* _SOURCE DATA_:
★ ★ ★ ★ ★

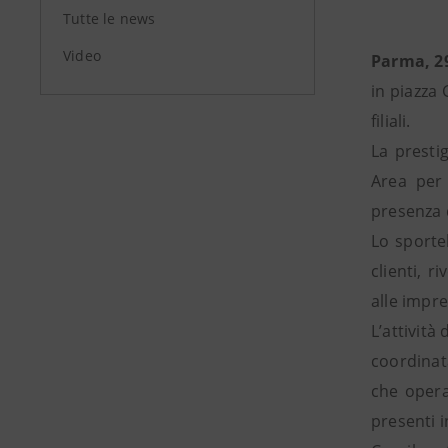
Tutte le news
Video
Parma, 2
in piazza 
filiali.
La presti
Area per 
presenza 
Lo sportel
clienti, r
alle impre
L’attività
coordinat
che opera
presenti i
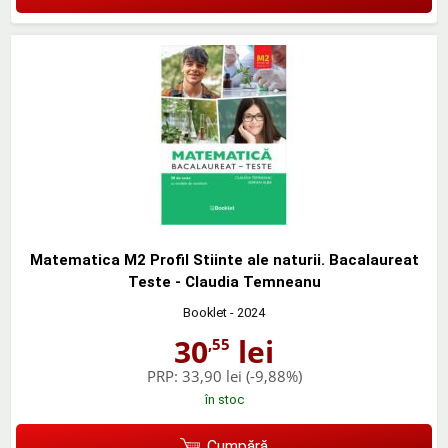
Matematica M2 Profil Stiinte ale naturii. Bacalaureat
Teste - Claudia Temneanu
Booklet
- 2024
30
lei
,55
PRP:
33,90 lei
(-9,88%)
în stoc
Cumpără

★ ★ ★ ★ ★

* _REQUEST_: What is needed is an exact copy of every entry, with the pictures removed.

* _TASK ANSWER_:
Tutte le news
Video
Parma, 2
in piazza 
filiali.
La presti
Area per 
presenza 
Lo sportel
clienti, r
alle impre
L’attività
coordinat
che opera
presenti i
Matematica M2 Profil Stiinte ale naturii. Bacalaureat
Teste - Claudia Temneanu
Booklet
- 2024
30
lei
,55
PRP:
33,90 lei
(-9,88%)
în stoc
Cumpără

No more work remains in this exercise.